Langkah intervensi tersebut diambil saat mata uang rupiah tertekan hingga menembus level Rp 18.046 per dolar AS berdasarkan data Bloomberg pukul 13.17 WIB. Pelemahan ini tercatat sebesar 79 poin atau merosot 0,44 persen.
Menteri Keuangan Purbaya Yudhi Sadewa menjelaskan bahwa pelemahan kurs berimplikasi pada pembengkakan nilai pembayaran dalam rupiah untuk kewajiban utang yang berdenominasi valuta asing. Kendati demikian, ia memastikan situasi ini masih aman karena berada di dalam rentang simulasi mitigasi pemerintah.
"Kuponnya sih constant. Cuman pada waktu rupiah melemah, ya? Meningkatkan dalam rupiah pembayarannya. Cuman kan gini, ini masih dalam range perhitungan kita yang sebelumnya saya sebutkan itu," kata Purbaya.

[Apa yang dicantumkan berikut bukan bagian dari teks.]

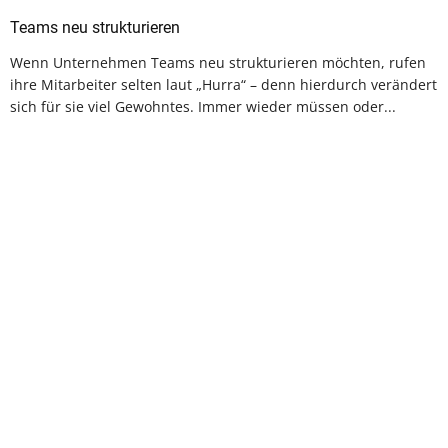
Teams neu strukturieren
Wenn Unternehmen Teams neu strukturieren möchten, rufen
ihre Mitarbeiter selten laut „Hurra“ – denn hierdurch verändert
sich für sie viel Gewohntes. Immer wieder müssen oder...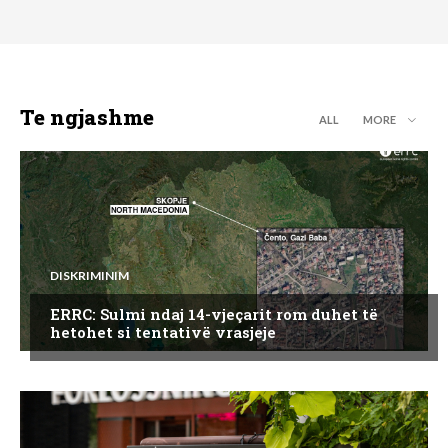
Te ngjashme
ALL
MORE
DISKRIMINIM
ERRC: Sulmi ndaj 14-vjeçarit rom duhet të
hetohet si tentativë vrasjeje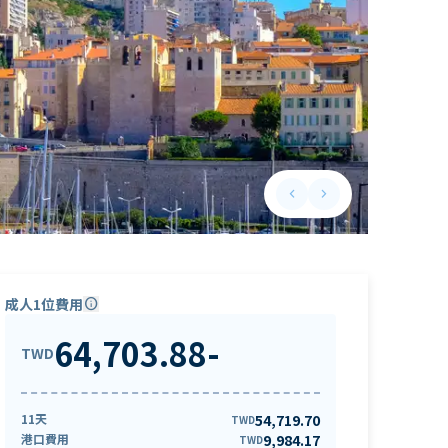
keyboard_arrow_left
keyboard_arrow_right
Previous slide
Next slide
成人1位費用
info
64,703.88
-
TWD
11天
54,719.70
TWD
港口費用
9,984.17
TWD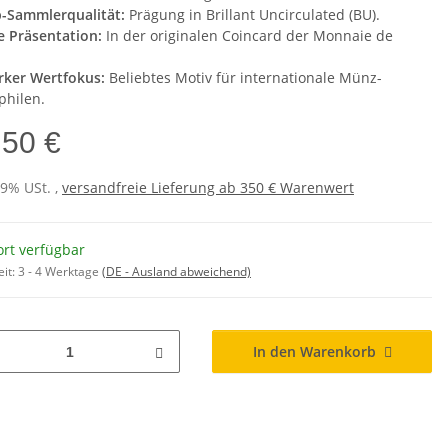
-Sammlerqualität:
Prägung in Brillant Uncirculated (BU).
e Präsentation:
In der originalen Coincard der Monnaie de
rker Wertfokus:
Beliebtes Motiv für internationale Münz-
philen.
,50 €
19% USt. ,
versandfreie Lieferung ab 350 € Warenwert
ort verfügbar
eit:
3 - 4 Werktage
(DE - Ausland abweichend)
In den Warenkorb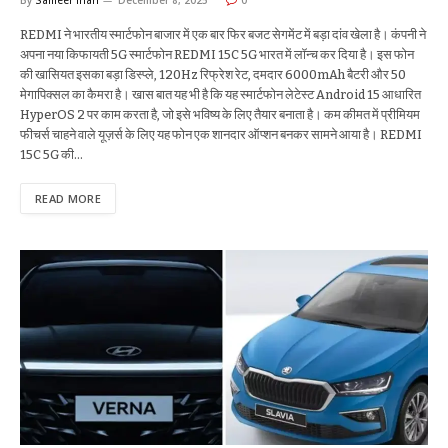
REDMI ने भारतीय स्मार्टफोन बाजार में एक बार फिर बजट सेगमेंट में बड़ा दांव खेला है। कंपनी ने
अपना नया किफायती 5G स्मार्टफोन REDMI 15C 5G भारत में लॉन्च कर दिया है। इस फोन
की खासियत इसका बड़ा डिस्प्ले, 120Hz रिफ्रेश रेट, दमदार 6000mAh बैटरी और 50
मेगापिक्सल का कैमरा है। खास बात यह भी है कि यह स्मार्टफोन लेटेस्ट Android 15 आधारित
HyperOS 2 पर काम करता है, जो इसे भविष्य के लिए तैयार बनाता है। कम कीमत में प्रीमियम
फीचर्स चाहने वाले यूज़र्स के लिए यह फोन एक शानदार ऑप्शन बनकर सामने आया है। REDMI
15C 5G की…
READ MORE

Dalam penyusunan APBN, nilai tukar rupiah awalnya ditetapkan pada kisaran Rp 16.500 per dolar AS. Namun, kalkulasi perubahan kondisi ekonomi makro termasuk skenario lonjakan harga energi dan pelemahan rupiah yang masif telah disimulasikan sebelumnya oleh kementerian terkait.
"Tapi kan terus ada simulasi pada waktu harga BBM naik, Tinggi, kan? Ya, kita hitung di situ. adjustment cukup tinggi," ujarnya.

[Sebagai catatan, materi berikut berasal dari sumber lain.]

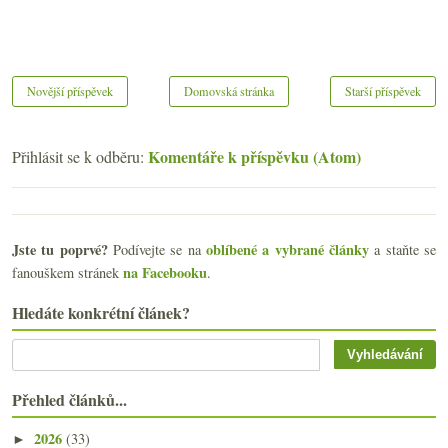
Novější příspěvek
Domovská stránka
Starší příspěvek
Komentáře k příspěvku (Atom)
Přihlásit se k odběru:
Jste tu poprvé?
oblíbené a vybrané články
Podívejte se na
a staňte se
na Facebooku
fanouškem stránek
.
Hledáte konkrétní článek?
Přehled článků...
2026
(33)
►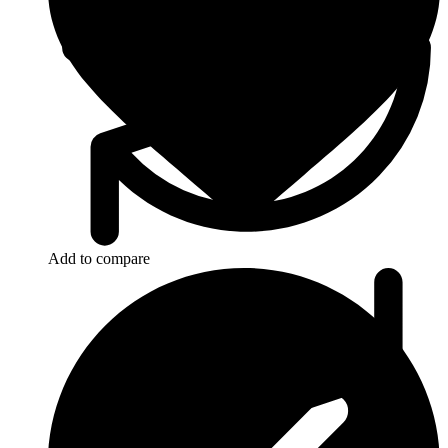
Add to compare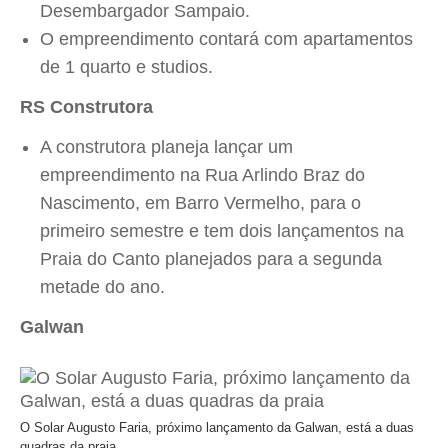
Desembargador Sampaio.
O empreendimento contará com apartamentos
de 1 quarto e studios.
RS Construtora
A construtora planeja lançar um
empreendimento na Rua Arlindo Braz do
Nascimento, em Barro Vermelho, para o
primeiro semestre e tem dois lançamentos na
Praia do Canto planejados para a segunda
metade do ano.
Galwan
O Solar Augusto Faria, próximo lançamento da Galwan, está a duas
quadras da praia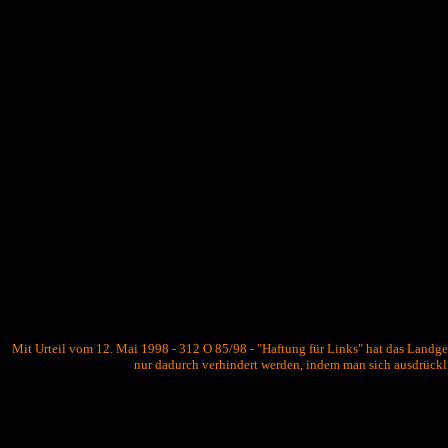
Mit Urteil vom 12. Mai 1998 - 312 O 85/98 - "Haftung für Links" hat das Landger
nur dadurch verhindert werden, indem man sich ausdrücklic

Walau enggan memerinci batas atas dan batas bawah simulasi tersebut, Menkeu meyakini posisi rupiah saat ini sudah melebihi kapasitas fundamentalnya. Nilai intrinsik mata uang Garuda dinilai seharusnya jauh lebih perkasa.
"Tapi kan saya nggak sebutkan, dan nanti rupiah melemah signifikan. Tapi basically, fundamental rupiah berada di bawah level yang sekarang. Lebih kuat dari yang sekarang," tutur Purbaya.
Selain menjaga nilai mata uang, pasokan dana intervensi dari pemerintah tersebut diklaim efektif mempertahankan imbal hasil surat utang negara tenor 10 tahun. Pergerakan yield obligasi negara dilaporkan kumparan tetap stabil dan menunjukkan tren menurun.
"Mungkin Rp 8 triliun lebih yang di-obligasi, ya. Tapi itu yang nggak boleh diomongin, ya. Nggak apa-apa, biar Anda tahu, saya intervensi sedikit," katanya.